Less than 20% included some form of vaginal penetration and only because they felt they had to.
Kinsey concluded that the insistence on a vaginal orgasm was a reflection of men’s presumption “about the importance of male genitalia.”
However, the publication of her book “Sexual Behavior in Women” in 1953 was met with such rejection that the content of the work was quickly suppressed.
Therefore, neither that nor the direct confrontation of the Americans William Masters and Virginia Johnson (a couple of gynecologists who helped to detonate the sexual revolution of the 60s) with Freud’s views on frigidity in 1957 changed the situation of women much.
It would be they themselves who would be in charge of challenging them.
Freudism was one of the main targets of women’s movement writers; he was attacked as sexist by French Simone de Beauvoir (1908-1986) in “The Second Sex” (1949), by American Betty Friedan (1921-2006) in “The Feminine Mystique” (1963) and by American Kate Millett (1963). 1934-2017) in “The Sexual Politics” (1970).
Feminists such as French feminists Monique Wittig (1935-2003) and Luce Irigaray denounced Freud’s obsession with female pleasure through the vagina as a ploy to subjugate women.
And American Anne Koedt, in her article “The Myth of Vaginal Orgasm” (1968), argued that clitoral orgasms were, in fact, the only way women could achieve true orgasm.

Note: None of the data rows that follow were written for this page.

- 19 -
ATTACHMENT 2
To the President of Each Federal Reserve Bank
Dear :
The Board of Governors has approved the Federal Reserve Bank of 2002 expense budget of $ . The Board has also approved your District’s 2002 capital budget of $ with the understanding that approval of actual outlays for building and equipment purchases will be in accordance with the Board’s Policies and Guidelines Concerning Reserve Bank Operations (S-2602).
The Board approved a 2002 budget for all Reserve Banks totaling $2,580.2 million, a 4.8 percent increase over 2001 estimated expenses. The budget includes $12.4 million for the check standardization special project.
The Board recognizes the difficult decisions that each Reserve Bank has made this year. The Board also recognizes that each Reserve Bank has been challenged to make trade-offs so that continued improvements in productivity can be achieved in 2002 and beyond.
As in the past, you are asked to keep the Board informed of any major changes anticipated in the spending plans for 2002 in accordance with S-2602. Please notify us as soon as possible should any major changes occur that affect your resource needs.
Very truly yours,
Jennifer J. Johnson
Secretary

He postulated that the high rate of “female frigidity” was actually a high rate of men’s ignorance of the anatomy of the female orgasm and a desire to reduce women to prescribed social and sexual roles.

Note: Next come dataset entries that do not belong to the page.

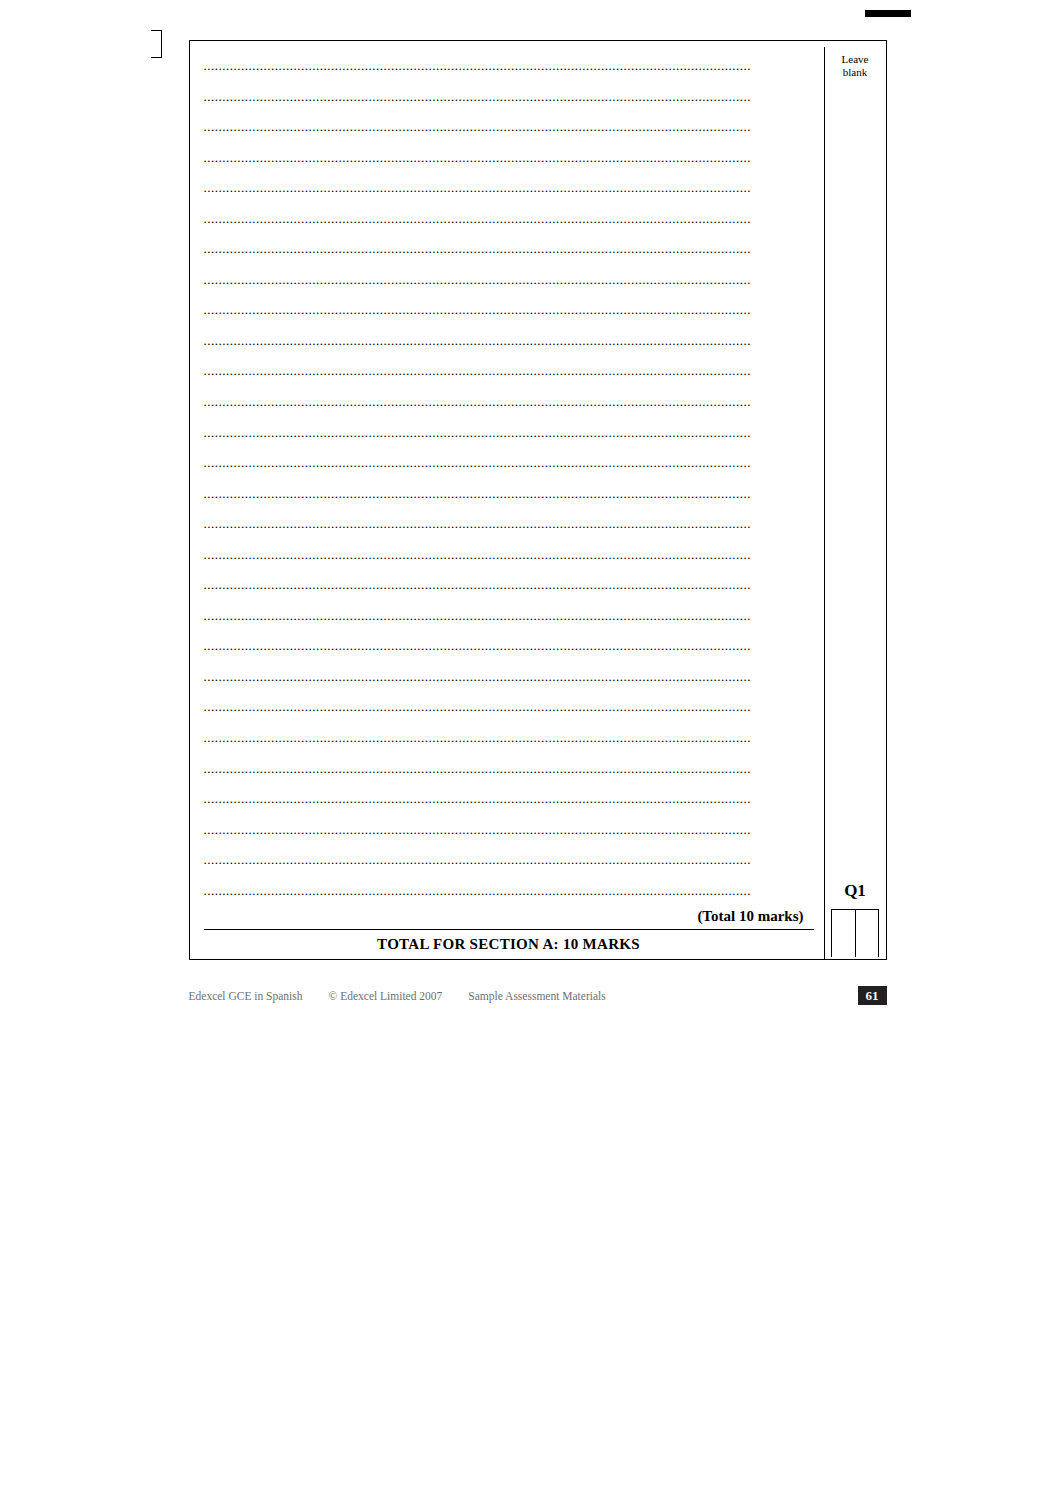..................................................................................................................................................
..................................................................................................................................................
..................................................................................................................................................
..................................................................................................................................................
..................................................................................................................................................
..................................................................................................................................................
..................................................................................................................................................
..................................................................................................................................................
..................................................................................................................................................
..................................................................................................................................................
..................................................................................................................................................
..................................................................................................................................................
..................................................................................................................................................
..................................................................................................................................................
..................................................................................................................................................
..................................................................................................................................................
..................................................................................................................................................
..................................................................................................................................................
..................................................................................................................................................
..................................................................................................................................................
..................................................................................................................................................
..................................................................................................................................................
..................................................................................................................................................
..................................................................................................................................................
..................................................................................................................................................
..................................................................................................................................................
..................................................................................................................................................
..................................................................................................................................................
(Total 10 marks)
TOTAL FOR SECTION A: 10 MARKS
Leave
blank
Q1
Edexcel GCE in Spanish © Edexcel Limited 2007 Sample Assessment Materials 61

Many other exponents of this wave of feminism explored the relationship between sexuality and domination.
If for Freud sex was the key to understanding man, for that legion of women it was the key to freeing them.
Vaginal orgasm came back into fashion with the “discovery” of the G-spot, a sort of erotic “pleasure button” first described in 1953 by a German doctor named Ernst Gränfenberg (here’s why it’s called the G-spot) and popularized in 1982 with the bestseller “G Point”.

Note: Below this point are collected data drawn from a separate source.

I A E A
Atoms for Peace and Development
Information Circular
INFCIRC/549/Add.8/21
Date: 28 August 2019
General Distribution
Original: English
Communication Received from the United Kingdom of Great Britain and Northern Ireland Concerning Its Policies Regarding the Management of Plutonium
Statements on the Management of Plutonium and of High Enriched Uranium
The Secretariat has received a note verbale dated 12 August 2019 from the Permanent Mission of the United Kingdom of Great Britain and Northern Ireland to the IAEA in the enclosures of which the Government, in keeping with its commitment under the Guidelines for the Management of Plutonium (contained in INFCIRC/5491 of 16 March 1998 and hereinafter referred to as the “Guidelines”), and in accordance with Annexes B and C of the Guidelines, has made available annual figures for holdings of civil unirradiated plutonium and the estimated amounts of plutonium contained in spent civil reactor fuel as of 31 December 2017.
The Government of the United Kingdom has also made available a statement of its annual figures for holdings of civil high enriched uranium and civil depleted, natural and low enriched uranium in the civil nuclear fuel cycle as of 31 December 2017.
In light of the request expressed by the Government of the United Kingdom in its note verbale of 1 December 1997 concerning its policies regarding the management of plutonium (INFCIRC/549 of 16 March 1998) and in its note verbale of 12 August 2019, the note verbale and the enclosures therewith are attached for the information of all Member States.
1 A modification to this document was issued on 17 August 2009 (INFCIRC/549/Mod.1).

The existence of this erogenous area that supposedly would be in the anterior vaginal wall is accepted among the population, but controversial in the medical literature.
A recent survey entitled “G-Spot: Fact or Fiction?: A Systematic Review” examined 31 studies and noted that some consistently agreed on the existence of the G-spot, but there was no agreement on its location, size, or nature.
“The existence of this structure remains unproven,” he concluded.
As early as 2014, endocrinologist and sexologist Emmanuel Janni of the Tor Vergata University in Rome had released findings aimed at putting an end to discussions about the “creepy G-spot”.
Female pleasure, as her research showed, was not exclusively vaginal or clitoral, but was encompassed in what is known as the clitorurethrovaginal complex, the concept that dynamic intercourse within the vagina, clitoris and urethra can stimulate sexual release.
Science has also discovered that the ability to reach orgasm depends on neurology.
Despite the struggle for women’s liberation and scientific research, studies have found that heterosexual women are the demographic with the fewest orgasms during intercourse, which may be due to a lack of understanding of female anatomy.
Decades after being postulated, remnants of Freud’s discredited theory still remain, which for so long permeated the perception of female sexuality, although he himself apparently accepted that he did not really understand it, describing it as a “dark continent”.